Illegal workers in Toronto's underground economy are being deported as the new Conservative government abandons a Liberal amnesty plan, immigration lawyers and consultants say.
Some families who have been in Canada five years or more are being given less than two weeks to pack up and leave.
Toronto's Portuguese community — with up to 15,000 undocumented members, working mainly in the booming construction industry — is especially concerned.
Early last year, then-Immigration Minister Joe Volpe said he would try to find a way to get legal status for undocumented workers.
"They are here already and have proven themselves to be integrated," Volpe said at the time.
Last May, he said he had signed off on a final draft and the plan was set to go to cabinet. But nothing was done during the following six months before the Liberals were defeated.
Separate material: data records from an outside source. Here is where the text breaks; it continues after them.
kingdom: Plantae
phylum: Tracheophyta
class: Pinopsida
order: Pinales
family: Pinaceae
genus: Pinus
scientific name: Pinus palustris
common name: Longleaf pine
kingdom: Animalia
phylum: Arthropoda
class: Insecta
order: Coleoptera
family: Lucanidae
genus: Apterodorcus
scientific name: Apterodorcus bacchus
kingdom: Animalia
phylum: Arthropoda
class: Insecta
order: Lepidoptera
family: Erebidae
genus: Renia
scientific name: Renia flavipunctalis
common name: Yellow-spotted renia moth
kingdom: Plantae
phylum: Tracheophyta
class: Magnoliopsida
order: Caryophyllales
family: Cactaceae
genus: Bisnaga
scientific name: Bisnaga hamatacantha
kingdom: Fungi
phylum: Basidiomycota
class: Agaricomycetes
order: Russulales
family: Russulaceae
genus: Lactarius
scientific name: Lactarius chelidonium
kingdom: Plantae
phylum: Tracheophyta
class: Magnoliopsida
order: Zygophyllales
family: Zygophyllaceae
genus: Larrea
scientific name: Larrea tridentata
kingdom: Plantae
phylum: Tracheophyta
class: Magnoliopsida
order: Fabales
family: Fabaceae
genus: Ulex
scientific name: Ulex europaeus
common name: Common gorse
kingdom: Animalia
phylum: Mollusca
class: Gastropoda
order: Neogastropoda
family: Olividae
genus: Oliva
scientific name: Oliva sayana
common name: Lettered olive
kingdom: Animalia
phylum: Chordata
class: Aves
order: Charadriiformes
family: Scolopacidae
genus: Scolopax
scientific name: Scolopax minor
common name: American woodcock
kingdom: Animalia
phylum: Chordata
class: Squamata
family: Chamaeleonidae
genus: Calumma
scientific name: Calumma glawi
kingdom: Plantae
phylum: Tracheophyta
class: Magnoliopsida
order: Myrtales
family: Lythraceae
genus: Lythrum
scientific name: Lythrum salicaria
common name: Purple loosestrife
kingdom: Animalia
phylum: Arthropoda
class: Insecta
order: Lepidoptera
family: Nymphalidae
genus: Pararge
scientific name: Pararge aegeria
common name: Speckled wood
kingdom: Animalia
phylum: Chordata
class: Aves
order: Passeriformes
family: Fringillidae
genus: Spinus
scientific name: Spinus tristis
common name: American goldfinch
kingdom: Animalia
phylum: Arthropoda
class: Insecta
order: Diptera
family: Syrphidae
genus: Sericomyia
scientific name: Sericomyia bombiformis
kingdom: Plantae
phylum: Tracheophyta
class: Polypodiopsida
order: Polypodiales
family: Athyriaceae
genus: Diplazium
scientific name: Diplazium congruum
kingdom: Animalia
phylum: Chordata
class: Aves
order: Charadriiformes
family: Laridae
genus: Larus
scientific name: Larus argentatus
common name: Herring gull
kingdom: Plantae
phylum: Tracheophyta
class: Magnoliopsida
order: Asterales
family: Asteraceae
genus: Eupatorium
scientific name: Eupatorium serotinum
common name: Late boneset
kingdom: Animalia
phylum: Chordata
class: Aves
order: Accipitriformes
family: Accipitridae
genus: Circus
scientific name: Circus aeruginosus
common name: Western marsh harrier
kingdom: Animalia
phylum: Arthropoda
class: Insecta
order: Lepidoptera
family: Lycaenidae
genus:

And I'm amazed to the Star, of all publications, tacitly approving the practice of hiring illegal migrant workers to drive down wages and keep contractors off the hook for worker's comp claims and other benefits.
"I've seen a larger number of (removal) letters going out to people," Peter Ferreira, president of the Portuguese National Council and a former senior immigration officer, said in an interview. "I've been getting more calls from people who are concerned. They see the writing is on the wall."
Apart from personal hardship for people now firmly entrenched in Canada, the flurry of deportations could devastate the construction industry, Ferreira said. "This group — it's been proven and any union president or employer will say — don't get rid of these people because we need them.
"Imagine expelling thousands of construction workers when the construction industry is desperate for skilled labour ... Consider the contribution made by these people.
"It doesn't make sense. These people are contributing to Canada's well-being and economy."
To ease the shortage, Canada offers one-year temporary work permits for people with construction skills. The annual quota of 500 is never met, Ferreira said. "So we need these (undocumented) people even more."
Mind you, I'd rather have hard-working, culturally compatible Portuguese immigrants in Toronto than Jamaican gangsters and radical Islamic riffraff.
In a time when our immigration system has been exposed as a weak link in the national security chain, we can't afford to turn a blind eye to illegal immigrants of any kind, no matter how safe they might be.